Vinay Gopan is a third-year microbiology student who joined the project in November. He had hoped to join Martinez for a more standard research lab experience — currently on hold due to the pandemic — when the professor reached out to him for another opportunity.

Initially, Gopan’s duties centered on soliciting and collecting saliva samples from other students, which the team would use to validate the effectiveness of the test, comparing the results from the new protocols with results gained from more conventional nasal swab tests.

“I've taken a lot of labs as classes that have prepared me for this, but I haven't done anything like this in terms of research,” said Gopan. “It's cool to actually apply what you did in a lab class to real life. The stakes are obviously a little higher in this version.”

Today, Gopan’s responsibilities run the breadth of the entire project. On any given day, he might be interacting with clients at the sample collection station, preparing samples for testing, or running tests in the lab — all valuable experience as he prepares for a career in medicine and infectious disease research.

“This has been a really great experience for exposure to different environments, whether it's a lab setting or a healthcare setting, and just seeing how things work and being a part of that,” he said.

Three people in masks and orange safety vests work on a robotic device next to a manhole cover
Students work with professor Aydin Nazmi (right) to install a wastewater testing unit on campus. Photo by Joe Johnston.


The saliva-based surveillance program is just one way the university is working to keep the campus safe. Cal Poly has also implemented wastewater testing to monitor potential outbreaks before they spread.

Starting in late fall, facilities staff and faculty worked together to deploy five testing units at main junctions of the campus sewer system to monitor wastewater flowing from the residential areas. The units look for traces of SARS-CoV-2 RNA in the residential waste, indicating a possible infection among the student population.

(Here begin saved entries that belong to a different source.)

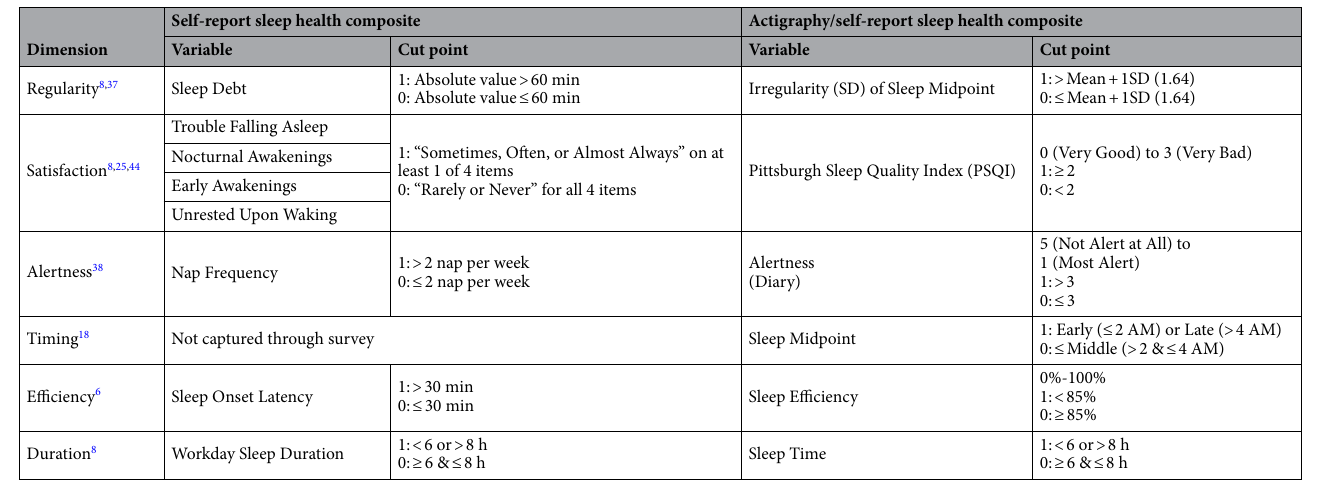
Table 3. Cut points used to construct unweighted sleep health composites. Cut points were determined using empirical evidence from previous research. The satisfaction dimension was assessed by four items related to insomnia symptoms and feeling unrested upon waking, which were highly loaded to sleep quality factor in the Sleep Health Index developed by the National Sleep Foundation 25 . Binary indicators were summed, so that possible scores ranged from 0–5 for the self-report sleep health composite and 0–6 for the actigraphy/self- report sleep health composite. Higher numbers indicated more sleep health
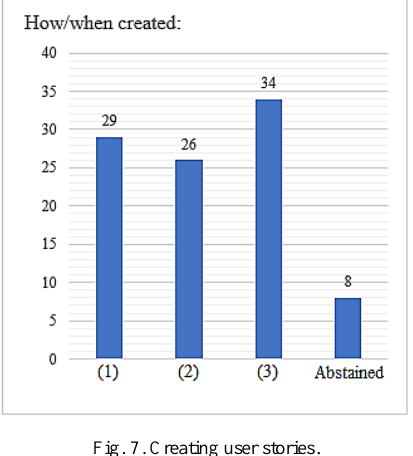
Fig. 7. Creating user stories.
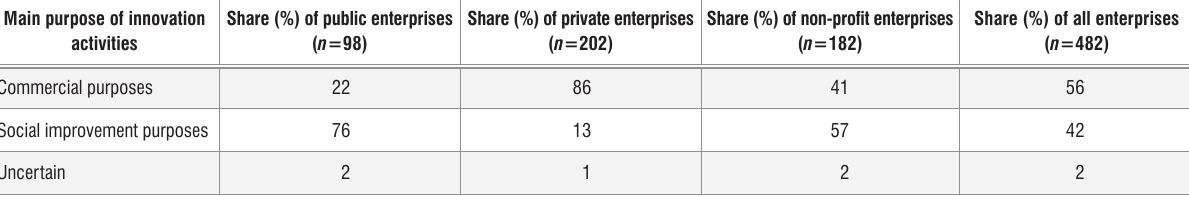
Share (%) of enterprises engaging in innovation activities for commercial or social welfare purposes by enterprise type Main purpose of innovation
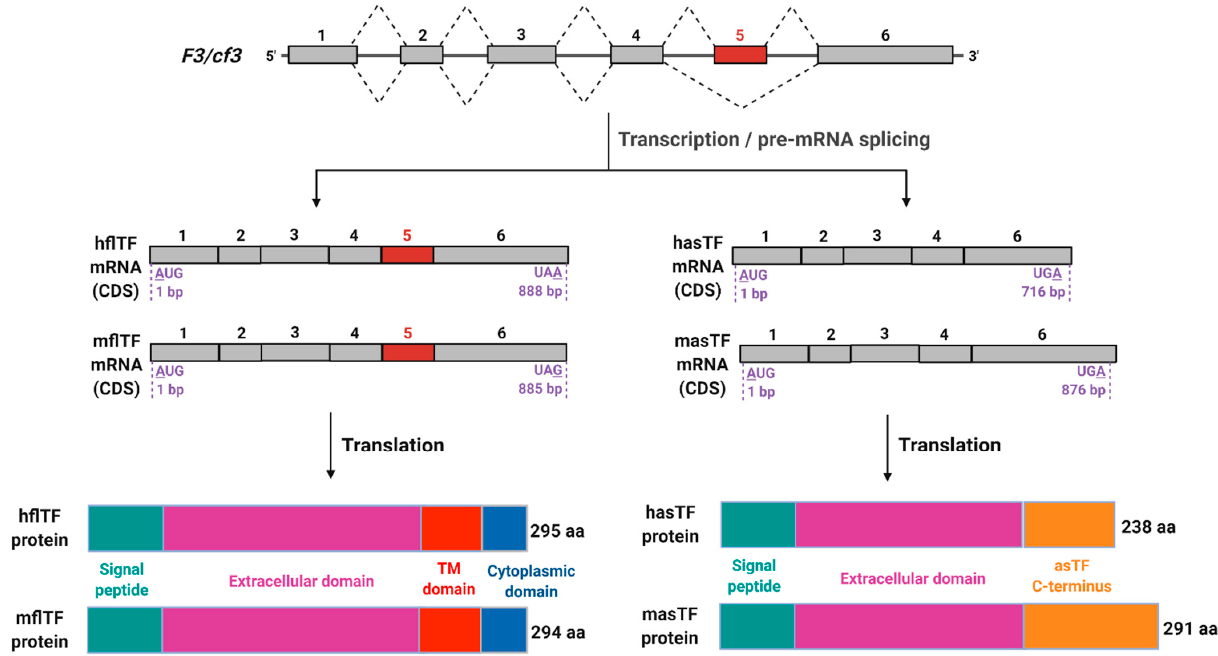
Figure 1. Schematic representation of F3 / cf3 pre-mRNA splicing products. Top to bottom: In mouse and human, F3 and cf3 genes, respectively, encode six exons that contribute to open reading frames; five introns are removed during pre-mRNA processing. Two mature mRNA products are produced (coding sequences (CDS) are shown) in both mouse and human; of note is the extended 3 (cid:48) end of murine asTF (masTF) compared to human asTF (hasTF), which is a result of a frameshift in the coding region due to the exclusion of exon 5 during alternative splicing. Human and murine flTF proteins are of nearly identical lengths with high sequence similarity, while there is a greater variation between hasTF and masTF proteins, with the latter containing an additional 54 amino acids in its C-terminus. This figure was adapted from Bogdanov et al. (2006) and Bogdanov (2007) [11,12]. Image created with BioRender.com (Accessed on 9/13/21).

“The wastewater gives us more of a broad glance at where there might be problems,” said Martinez. “If we start to see infections in the wastewater testing, then we can do more targeted saliva testing — even, say, to a specific dorm.”

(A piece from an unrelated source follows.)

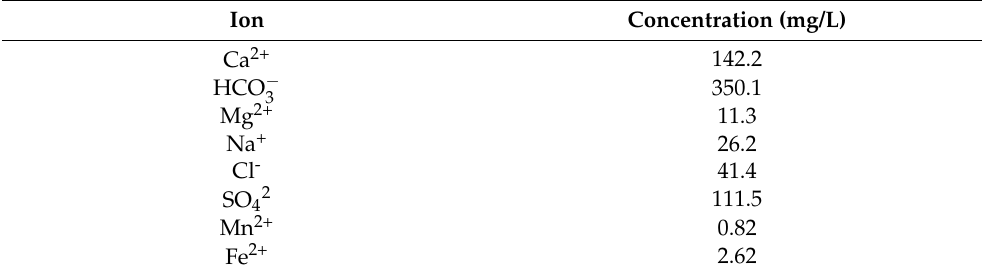
Table 1. Average concentration of ions in the chalk aquifer of the Mons Basin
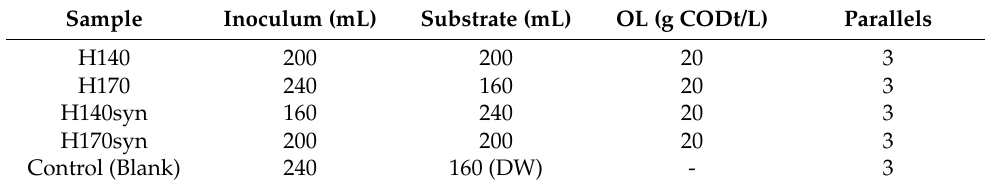
Table 2. Organic load (OL) of hydrolysates (real and synthetic) in an automatic methane potential testing system (AMPTS II)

According to Aydin Nazmi, an epidemiologist and presidential faculty fellow overseeing Cal Poly's COVID-19 response, the entire project has been a giant lift for the faculty and staff involved — and only possible because of the breadth of expertise available on campus.

“We just have the right people to pull this off,” he said. “It's a combination of luck and grit, because this group of people stepped up to take this on, in addition to everything else they were doing during fall quarter.”

“It's a massive team effort — this is something that crosses every barrier and boundary of Cal Poly, from students to faculty to facilities and maintenance staff,” said Martinez. “Our hope is that, because of the high levels of testing that we will be able to achieve, that we will be able to quell any potential outbreak, get all of our students back in the classroom, and be able to have our campus back.”